骆珉喉头一哽,牙齿咬得生疼,拢于袖中的手几乎要掐出血来。
他是他的师弟,他甚至和他一样,也是寒门弟子,可他们从来不是一路人。在仲堃仪得势后回到学宫招揽门客时,他就已经看透了他,也恨透了他。
仲堃仪率军离开天枢,带走了一众新臣和所有的寒门弟子。此次高将军选贤,将他算进来只是为了令陵光放松警惕,却没想到,他的策论超越了其余所有被选中的新臣,而他自己,还在被探清楚底细后,得到了陵光的亲自接见。
所以仲堃仪要控制他,甚至不惜用如此下作的手段。
可再怎么怒,再怎么恨,如命中注定,这一碗药都已经摆在了面前。
“师弟,请。”
躲不过,只能面对。
接过药碗,苦涩之味直入鼻腔,骆珉闷头一口气饮尽,拂袖将药碗摔出,“哐当”一声裂响,药碗应声砸碎在地。

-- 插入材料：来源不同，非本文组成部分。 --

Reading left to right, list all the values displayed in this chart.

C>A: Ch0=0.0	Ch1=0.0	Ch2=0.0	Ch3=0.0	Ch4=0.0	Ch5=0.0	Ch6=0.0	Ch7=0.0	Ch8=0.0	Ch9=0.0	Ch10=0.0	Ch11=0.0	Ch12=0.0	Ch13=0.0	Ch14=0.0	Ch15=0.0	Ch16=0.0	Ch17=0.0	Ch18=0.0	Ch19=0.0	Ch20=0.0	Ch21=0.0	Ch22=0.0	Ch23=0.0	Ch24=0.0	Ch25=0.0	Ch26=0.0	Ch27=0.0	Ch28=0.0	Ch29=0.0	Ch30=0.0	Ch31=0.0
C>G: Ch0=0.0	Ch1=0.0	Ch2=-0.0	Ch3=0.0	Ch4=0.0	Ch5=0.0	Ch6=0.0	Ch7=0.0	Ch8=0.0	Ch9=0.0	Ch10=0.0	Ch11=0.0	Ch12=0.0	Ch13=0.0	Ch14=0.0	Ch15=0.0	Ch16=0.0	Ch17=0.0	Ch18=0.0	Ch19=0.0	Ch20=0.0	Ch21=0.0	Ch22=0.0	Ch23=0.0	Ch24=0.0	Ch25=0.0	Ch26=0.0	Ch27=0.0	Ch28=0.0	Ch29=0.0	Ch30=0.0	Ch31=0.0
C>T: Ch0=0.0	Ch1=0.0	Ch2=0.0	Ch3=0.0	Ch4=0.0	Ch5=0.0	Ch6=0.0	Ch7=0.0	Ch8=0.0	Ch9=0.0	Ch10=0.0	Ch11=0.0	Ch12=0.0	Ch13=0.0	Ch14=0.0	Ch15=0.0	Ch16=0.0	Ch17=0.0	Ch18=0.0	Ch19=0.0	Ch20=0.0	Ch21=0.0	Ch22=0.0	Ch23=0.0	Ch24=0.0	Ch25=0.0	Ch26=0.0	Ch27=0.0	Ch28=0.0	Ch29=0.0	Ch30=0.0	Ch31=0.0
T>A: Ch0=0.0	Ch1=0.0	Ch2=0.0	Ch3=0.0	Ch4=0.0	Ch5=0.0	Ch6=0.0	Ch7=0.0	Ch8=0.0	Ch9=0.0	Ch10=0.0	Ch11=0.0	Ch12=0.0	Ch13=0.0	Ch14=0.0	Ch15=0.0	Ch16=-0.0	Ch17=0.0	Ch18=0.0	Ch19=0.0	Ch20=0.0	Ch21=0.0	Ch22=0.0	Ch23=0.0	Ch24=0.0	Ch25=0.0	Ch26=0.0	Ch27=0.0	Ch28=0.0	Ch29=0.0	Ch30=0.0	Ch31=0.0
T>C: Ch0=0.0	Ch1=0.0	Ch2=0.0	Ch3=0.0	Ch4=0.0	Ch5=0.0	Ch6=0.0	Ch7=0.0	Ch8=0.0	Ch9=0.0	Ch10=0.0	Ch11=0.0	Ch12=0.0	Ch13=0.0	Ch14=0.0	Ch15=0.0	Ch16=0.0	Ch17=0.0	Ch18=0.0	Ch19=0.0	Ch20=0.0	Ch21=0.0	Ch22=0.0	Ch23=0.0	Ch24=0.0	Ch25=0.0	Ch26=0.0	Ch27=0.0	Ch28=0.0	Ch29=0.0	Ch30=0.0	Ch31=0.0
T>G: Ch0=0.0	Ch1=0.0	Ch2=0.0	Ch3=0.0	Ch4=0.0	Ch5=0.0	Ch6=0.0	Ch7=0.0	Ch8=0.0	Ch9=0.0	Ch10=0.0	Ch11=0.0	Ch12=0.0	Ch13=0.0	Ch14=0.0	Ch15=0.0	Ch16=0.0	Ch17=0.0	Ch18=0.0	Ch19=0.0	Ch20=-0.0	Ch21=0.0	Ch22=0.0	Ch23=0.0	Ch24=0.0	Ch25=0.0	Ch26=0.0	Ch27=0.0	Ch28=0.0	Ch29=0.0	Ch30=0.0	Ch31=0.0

仿佛什么都没看见一般,仲堃仪丝毫没有动容,只面上的笑意牵得更深:“以后每过十日,都请师弟赏脸,来师兄府上一叙旧情,师兄必以诚相待。不过,若师弟不愿么⋯⋯”目光下移,落于地上的瓷碗碎片,余光却瞥着自家师弟惨白的脸,半晌,苦笑一声,“那师兄可不知道会发生什么了。”
“哼。”
没有半分客气,骆珉甩身而去。
外面已没有车驾,骆珉一路疾行回自己府中,迅速命人备来皂角水,可几碗皂角水喝进去,吐了好几回,方才仲堃仪灌给自己的药却没有吐出来分毫。
他终究是落在了那个人手里,逃脱不得。
入夜后,一整日的折腾终于消停了些。刚刚步入寝厅,却见床前立着个黑衣人影。
刺客!
刚退了半步要出去喊人,背后的门扉突然毫无预兆关上,碰撞之声久久回响。
黑暗中,那黑衣人点起了烛火:“学士不必惊慌,在下并非刺客,在下只是奉主人之命,前来送信罢了。”
骆珉竭力冷静,这才辨清了这黑衣人的容颜,竟是颇有几分俊俏。他哑声道:“你主人是何人?”
“主人说,学士看了信便知。”
骆珉这才,狐疑地接过他递上的书信,撕开信封拿出,展开。
看罢,双目骤然猛睁:“是钧天的谢将军!?”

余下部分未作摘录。